Grupo de Canto Coral
Buenos Aires (Argentina)
Dir.: Nestor E. Andrenacci
Except for specialists, very little is known about the musical aspects of colonial Latin America. Following the arrival of conquerors and colonizers, an extremely important cultural symbiosis slowly begins to take shape. This process extends all the way to the end of the 18th century and, in some regions, it lasts up to the early 19th century along with the wars of independence.
This period witness the development of a large and rich heritage in architecture, painting, sculpture, and literature. The Cuzco paintings or the works of Aleijadinho in Brazil, suffice to recognize important peculitarities. A similar process takes place with the music. Just as the University of Salamanca was the model for New World institutions of higher learning, the Music Chapel of Seville Cathedral became the paradigm for those to be established in the key cities of viceroyalities overseas.

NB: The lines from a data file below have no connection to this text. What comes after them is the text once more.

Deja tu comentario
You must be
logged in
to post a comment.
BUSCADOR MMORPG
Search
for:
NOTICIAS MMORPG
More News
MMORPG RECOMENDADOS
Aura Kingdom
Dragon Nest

They received important musicians, printed music or manuscript copies, instruments and theoretical writings. Nearly the entire corpus of this music can be found in ecclesiastical repositories and are associated with the church and its celebrations. However, few examples of profane works remain.
Several researchers have devoted themselves to explore these centuries. At the same time they have started a search for documents of the period: data written down by priests in church-books, listings of church expenditures which includes singers and interpreters, instruments acquired an celebrations in which they took part. Their study and analysis, as well as the chronicles of priests and travellers, teach us about the norms that ruled music in American Chapels, their composers and the bulk of their repertoire. In Mexico. Lima, Sucre or Cuzco, the Chapel Master guided his schola, controlling its daily practices while, at the same time, composing new works for successive festivities. We should recall that most choral singers, singing and dancing choir boys and interpreters as well as composers were indigenous, and in Brazil, mulattos.
The repertoire included a variety of sources: books printed in and regularly received from Europe, the works of resident maestros, often of great value, and later on, works of native composers formed in Latin America. We can identify three key musical periods. The first period in Mexico, with a capella polyphony which recalls Spanish Renaissance. there we can find Liturgical works and Christmas carols, as well as toys, melodies and pitaresque ballads.
The Grupo Canto Choral, which consists on a Chamber-choir and a baroque-orchestra, applies to the best choirs of Argentina. It is founded in 1973 by its current conductor Nestor E. Adrenacci. Many tours carried this ensemble to Europe and the United States. For example in 1993 the CCG was invited by the the International Federation for Choral Music (IFCM) to represent South America at the 3th world symposium for choral music in Vancouver / Canada.